**WRITTEN TASK**
Please reproduce, exactly and with nothing added, the line containing "kostenlosen Einschätzung." and every line after it to the end of the records.

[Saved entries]
Content starts

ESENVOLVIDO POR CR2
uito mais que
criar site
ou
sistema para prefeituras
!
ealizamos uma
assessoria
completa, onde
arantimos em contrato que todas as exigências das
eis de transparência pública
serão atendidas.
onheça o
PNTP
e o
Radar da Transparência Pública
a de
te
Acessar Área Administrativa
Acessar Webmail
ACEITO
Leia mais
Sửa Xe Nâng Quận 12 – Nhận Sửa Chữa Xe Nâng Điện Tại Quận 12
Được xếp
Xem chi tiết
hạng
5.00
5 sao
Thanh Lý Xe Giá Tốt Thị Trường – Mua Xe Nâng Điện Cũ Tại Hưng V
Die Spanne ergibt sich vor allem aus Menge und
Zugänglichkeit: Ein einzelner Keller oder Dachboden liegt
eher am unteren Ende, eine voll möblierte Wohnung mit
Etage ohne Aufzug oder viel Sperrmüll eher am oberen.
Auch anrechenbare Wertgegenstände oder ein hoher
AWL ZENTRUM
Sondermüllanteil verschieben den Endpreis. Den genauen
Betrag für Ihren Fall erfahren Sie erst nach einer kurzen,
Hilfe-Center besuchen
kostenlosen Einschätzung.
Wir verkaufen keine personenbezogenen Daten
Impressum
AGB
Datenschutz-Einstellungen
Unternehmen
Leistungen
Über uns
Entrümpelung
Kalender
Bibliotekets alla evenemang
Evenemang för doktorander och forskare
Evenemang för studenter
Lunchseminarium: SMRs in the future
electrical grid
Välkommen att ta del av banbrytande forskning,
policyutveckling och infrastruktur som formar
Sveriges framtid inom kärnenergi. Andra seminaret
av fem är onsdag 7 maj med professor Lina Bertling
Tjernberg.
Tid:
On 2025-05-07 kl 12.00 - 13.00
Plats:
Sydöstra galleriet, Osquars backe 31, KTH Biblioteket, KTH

Content ends

**WRITTEN SOLUTION**
kostenlosen Einschätzung.
Wir verkaufen keine personenbezogenen Daten
Impressum
AGB
Datenschutz-Einstellungen
Unternehmen
Leistungen
Über uns
Entrümpelung
Kalender
Bibliotekets alla evenemang
Evenemang för doktorander och forskare
Evenemang för studenter
Lunchseminarium: SMRs in the future
electrical grid
Välkommen att ta del av banbrytande forskning,
policyutveckling och infrastruktur som formar
Sveriges framtid inom kärnenergi. Andra seminaret
av fem är onsdag 7 maj med professor Lina Bertling
Tjernberg.
Tid:
On 2025-05-07 kl 12.00 - 13.00
Plats:
Sydöstra galleriet, Osquars backe 31, KTH Biblioteket, KTH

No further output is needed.